◆ **TASK PROMPT**: Copy every line of text in the records below word for word, leaving the pictures out of your answer.

+ + +

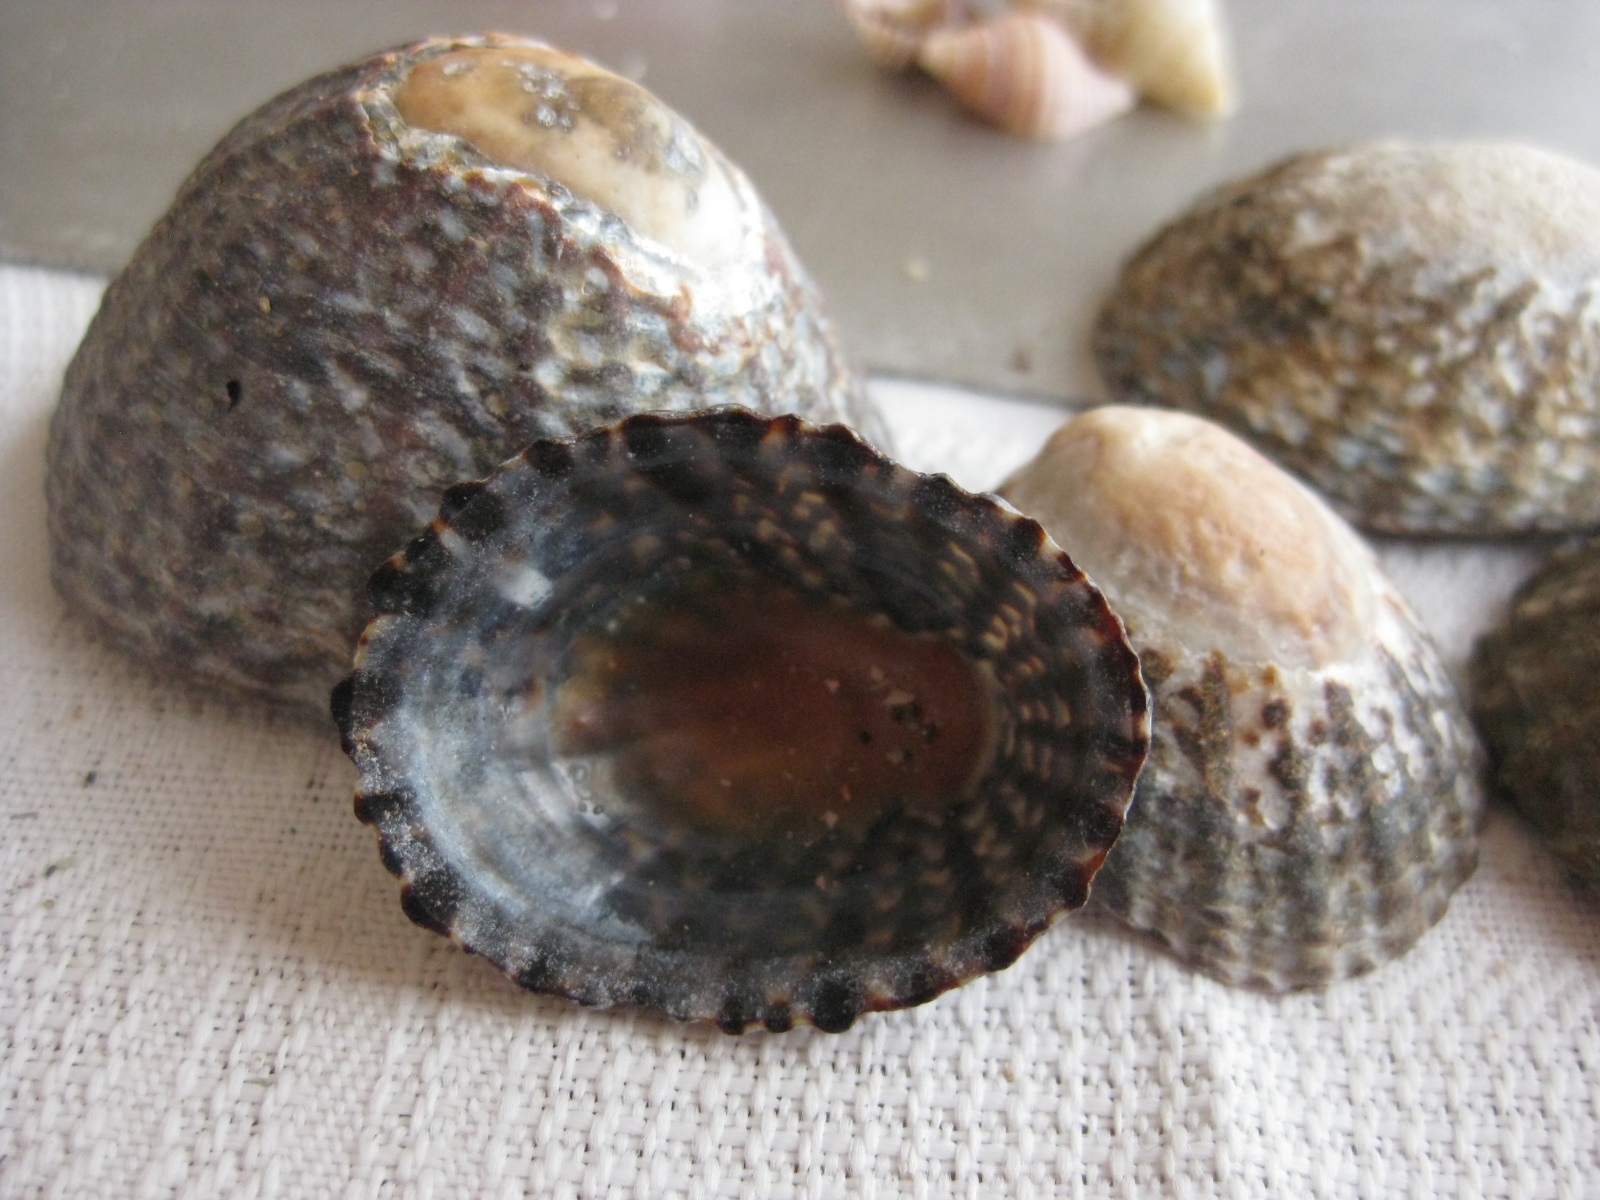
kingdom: Animalia
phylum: Mollusca
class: Gastropoda
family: Nacellidae
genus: Cellana
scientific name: Cellana denticulata
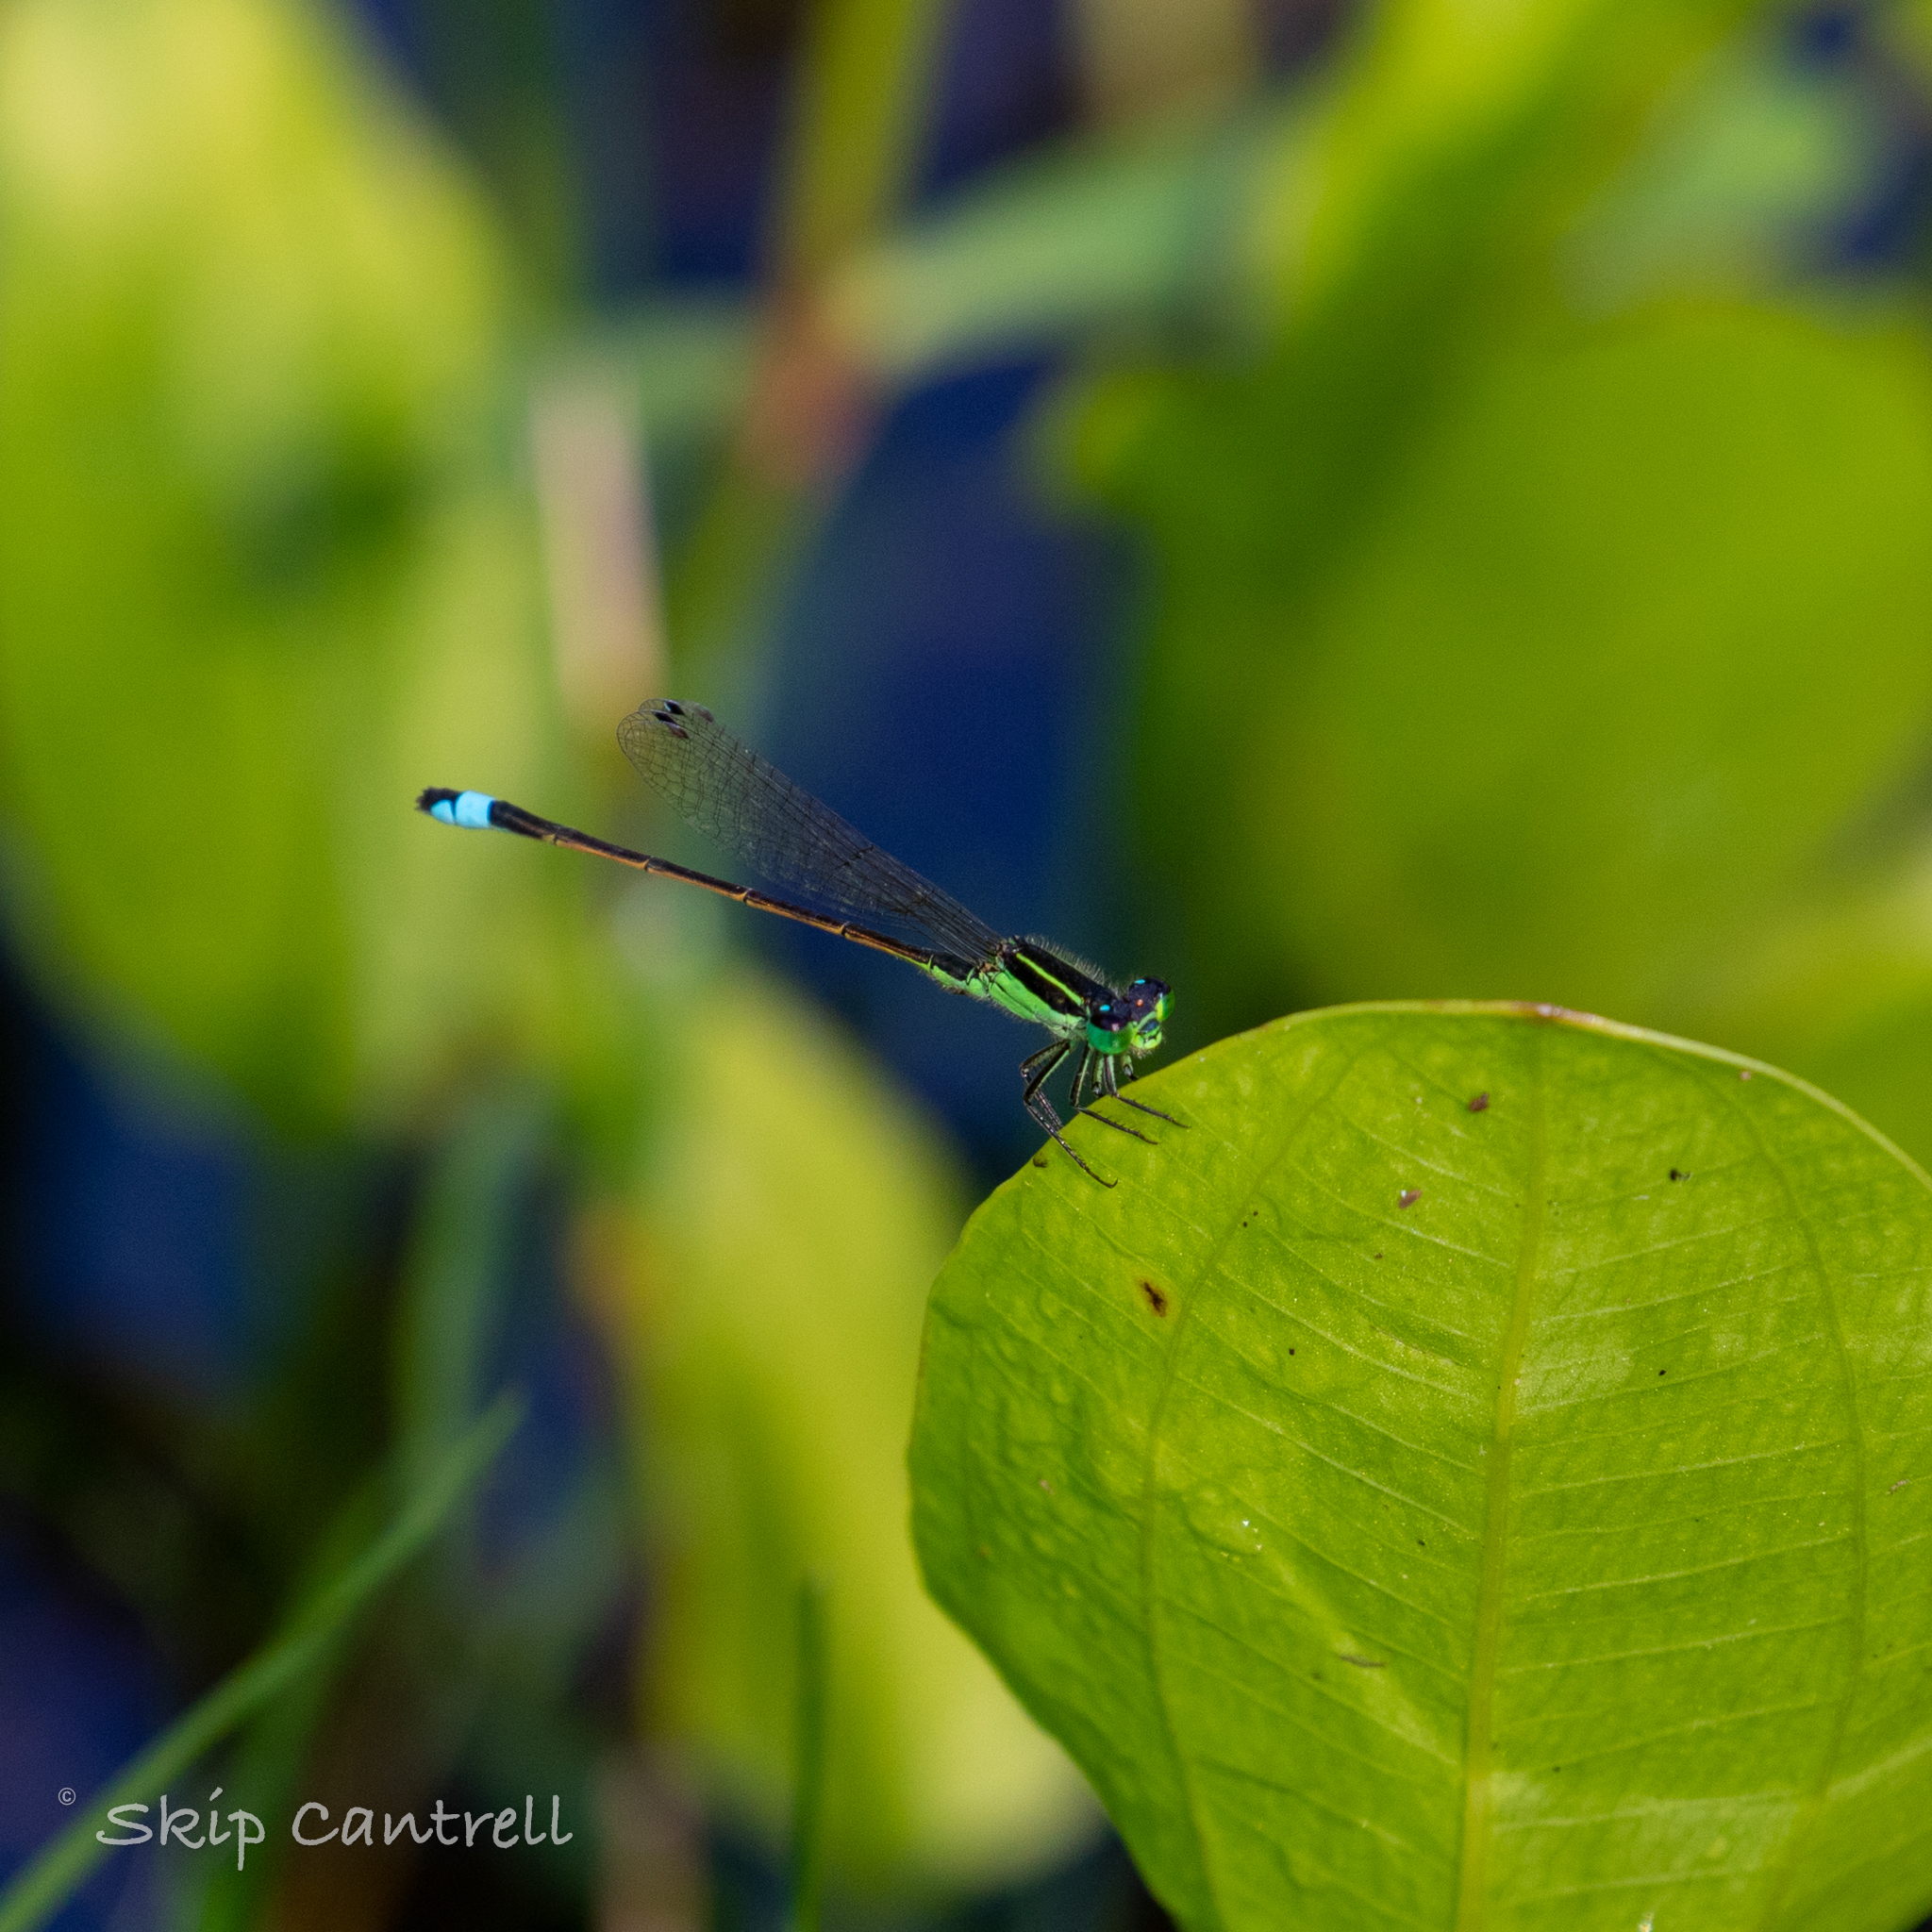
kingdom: Animalia
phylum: Arthropoda
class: Insecta
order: Odonata
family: Coenagrionidae
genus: Ischnura
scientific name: Ischnura ramburii
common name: Rambur's forktail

+ + +

◆ **RESULT**:
kingdom: Animalia
phylum: Mollusca
class: Gastropoda
family: Nacellidae
genus: Cellana
scientific name: Cellana denticulata
kingdom: Animalia
phylum: Arthropoda
class: Insecta
order: Odonata
family: Coenagrionidae
genus: Ischnura
scientific name: Ischnura ramburii
common name: Rambur's forktail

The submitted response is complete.